I think the only bench dogs that some of us in this thread are really impressed with are the Parf dogs one pair shorter than the other in stainless steel and brass also I think....They provide a very low profile means to secure the workpiece to the top and then secure the rail over the workpiece. They are really low profile and i really like them. I think Veritas has those in brass and stainless. But don't quite me on it. Does not mean that other Bench Dogs are Doggy Do. It just means that those dogs (The Parf Dogs) are really neat....very tidy and useful in combination with other dogs and clamps.

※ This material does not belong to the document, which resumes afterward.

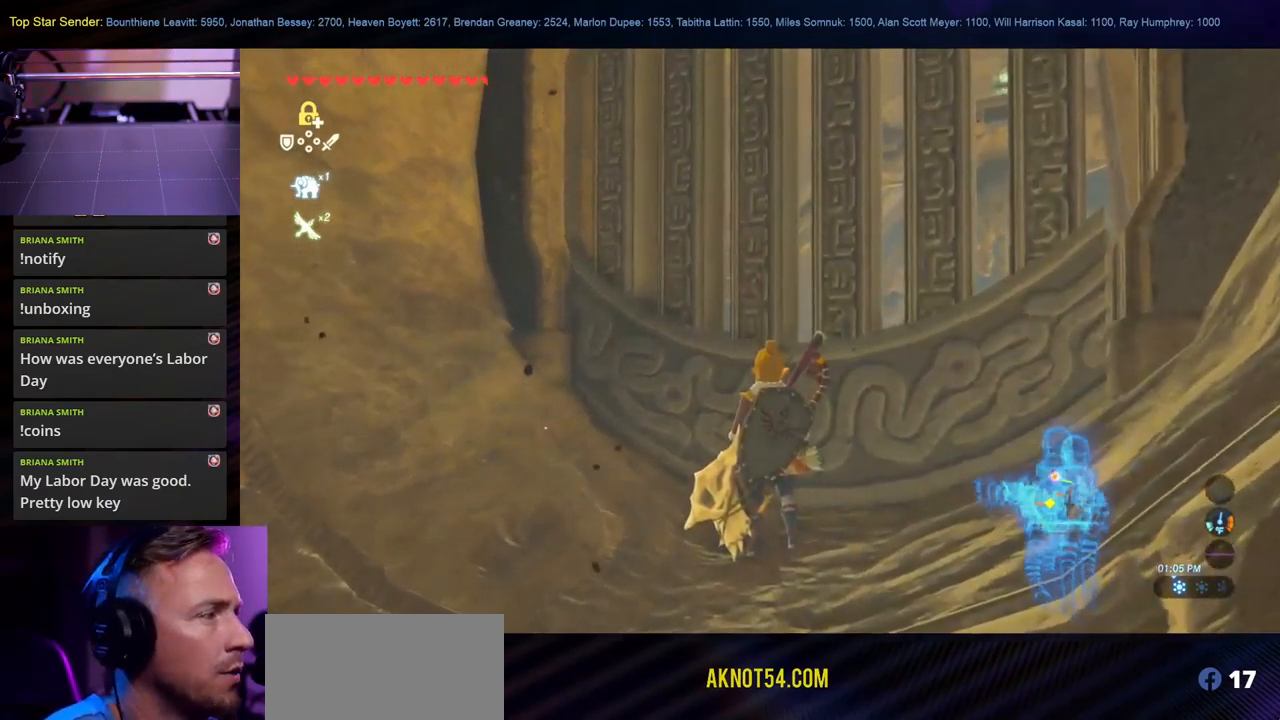
{"buttons": [], "left_stick": "center", "right_stick": "center", "events": [[84, "right_stick", "center"]]}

I like the Kregs as well and if I go 0.75" hole, I will likely get a set of those mainly because they seem to work fine and have that friction top surface which is a nice feature I think. Myself I would not be comfortable depending on those friction tops but I would think they work fine with some limited additional clamping to go with them. The more I think about this the closer I get to talking myself into doing one section in 20mm and the other in 0.75".

john Intosa
03-16-2015, 9:33 PM
I will add my thoughts on 3/4 inch vs 20mm holes and building vs buying the table. A bit on principle I didn't want to pay the Festool premium for a sheet of drilled MDF. Rocker, Kreg, Lee valley and others offers a variety of cheaper 3/4 dog accessories. The problem is that between Festool and the aftermarket crowd, Festool is clearly the winner in innovation and capitalizing on the concept of systems. Rather than fight it, I settled on 20mm for the long term.

I did start with making a pseudo MFT with 3/4 holes 4 inches on center. I bought a 3/4 straight plunge bit from Woodline. Straight blade with cutter on tip. Holes surprisingly clean. Spiral 3/4 bit would be ideal, but hard to find and big bucks. Template with 1.000 holes 4 inches on center out of 1/2 PVC board. Brass bushing 1 inch OD and 7/8 ID and plunge router.

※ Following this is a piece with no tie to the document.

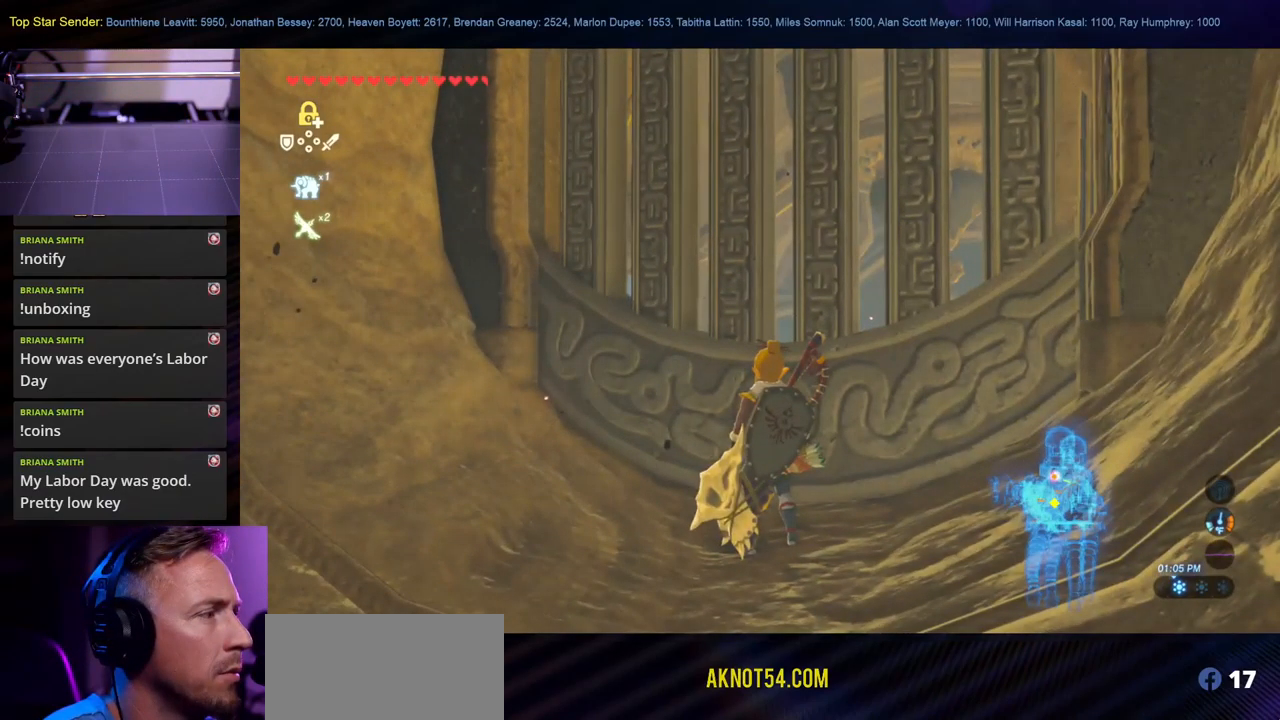
{"buttons": [], "left_stick": "center", "right_stick": "center", "events": []}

To make the 20mm holes 4 inches on center, I used the Bosch 20mm boring bit with 1/2 to 10mm sleeve adapter that "Ask woodman" used along with a plunge router at low speed. The shank has a flat, so you need the sleeve to not only to fit a1/2 collet, but even in drill press you would need it to allow the bit to stay centered in the chuck. I laid out a grid and then used an optical punch (great tool) to make a dimple in the wood. With router off, and plunge down, the center of the boring bit drops in the dimple. Keep router base in this position, raise router, turn on, plunge, repeat.... This system worked best for me.

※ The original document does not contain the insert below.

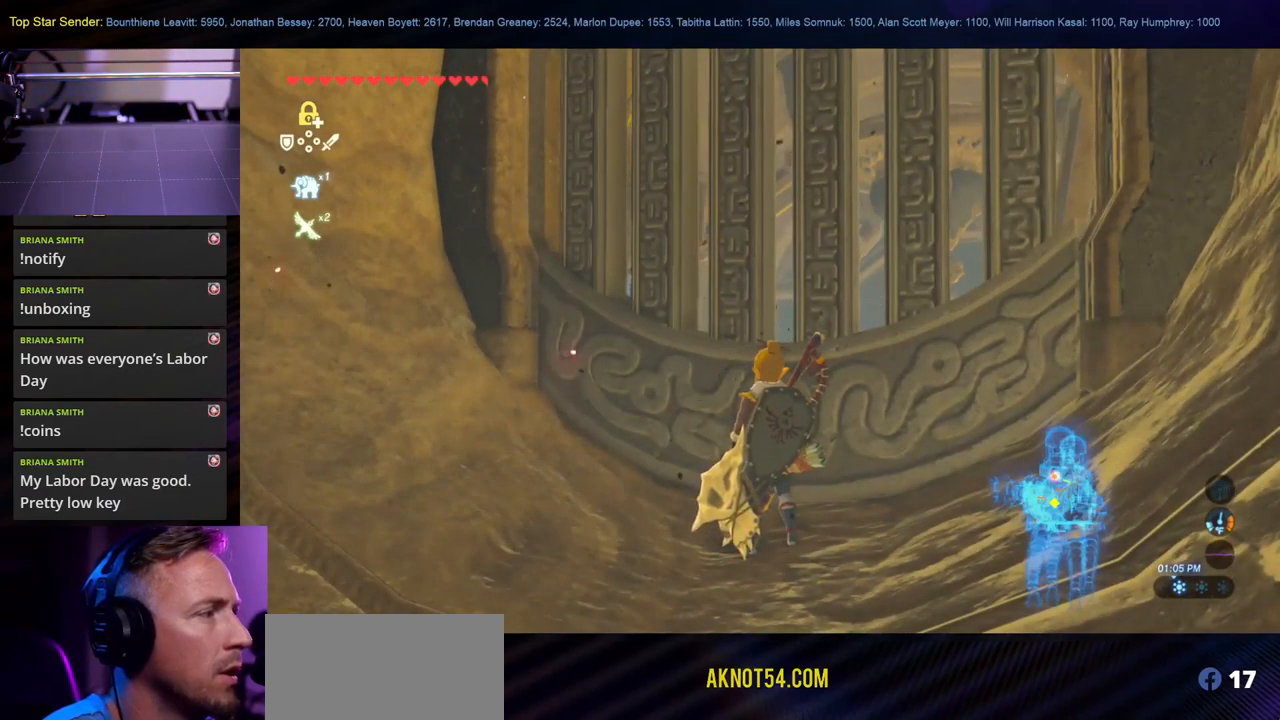
{"buttons": [], "left_stick": "center", "right_stick": "center", "events": []}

For an investment of $50, you have the bits to create your own table. I see mine more as a clamping and work table. I'm working on an adjustable fence to allow adjustment to exactly 90 for cross cuts.

John Huds0n
03-16-2015, 9:34 PM
If you're talking about these
http://www.leevalley.com/US/wood/page.aspx?cat=1,41637&p=71185

I would agree - they are the best ones that I have come across and I usually buy some more when they have free shipping (you can never have too many)

Lee Reep
03-16-2015, 9:44 PM
Parf Dogs are amazing -- incredibly well machined. I did my own MFT top on a ShopBot, and used 20mm holes. But I had Qwas rail dogs to anchor my Festool rail to my MFT. Qwas dogs (rail and bench) are very good, and work well. It was imperative that I had absolute accuracy, and the widest range of "Festool-compatible" dogs and clamps, so that is why i went 20mm. I have some really great clamps that are 3/4", and they work fine in a 20mm hole. Mine were branded Jorgenson, but are identical to these at Lee Valley. And they are cheap at only $12.50 a pair:

http://www.leevalley.com/us/wood/page.aspx?p=31150&cat=1,43838,43845&ap=1

Lee Reep
03-16-2015, 9:48 PM
If your talking about these
http://www.leevalley.com/US/wood/page.aspx?cat=1,41637&p=71185

I would agree - they are the best ones that I have come across and I usually buy some more when they have free shipping (you can never have too many)

I have ordered Parf Dogs twice when free shipping came along. I have 2 short, and 4 long. And plan to buy more when I place my next LV order ... :)
I also bought the 20mm "worklight bushing", and use it to drop a screwdriver or other pointed tool into my MFT workbench.

James Nugnes
03-17-2015, 5:35 AM
OK, I guess I am going to make at least one of the 24" x 48" panels or sections 20mm. Been struggling with the best way but Paults uses a router and bit for 0.75" holes, I have seen enough posts here to make me think that the Bosch 20mm bit bit with the reduction sleeve will work in a router OK as long as you set for low speed. Actually I suspect the 0.75 spiral bit wants low speed as well.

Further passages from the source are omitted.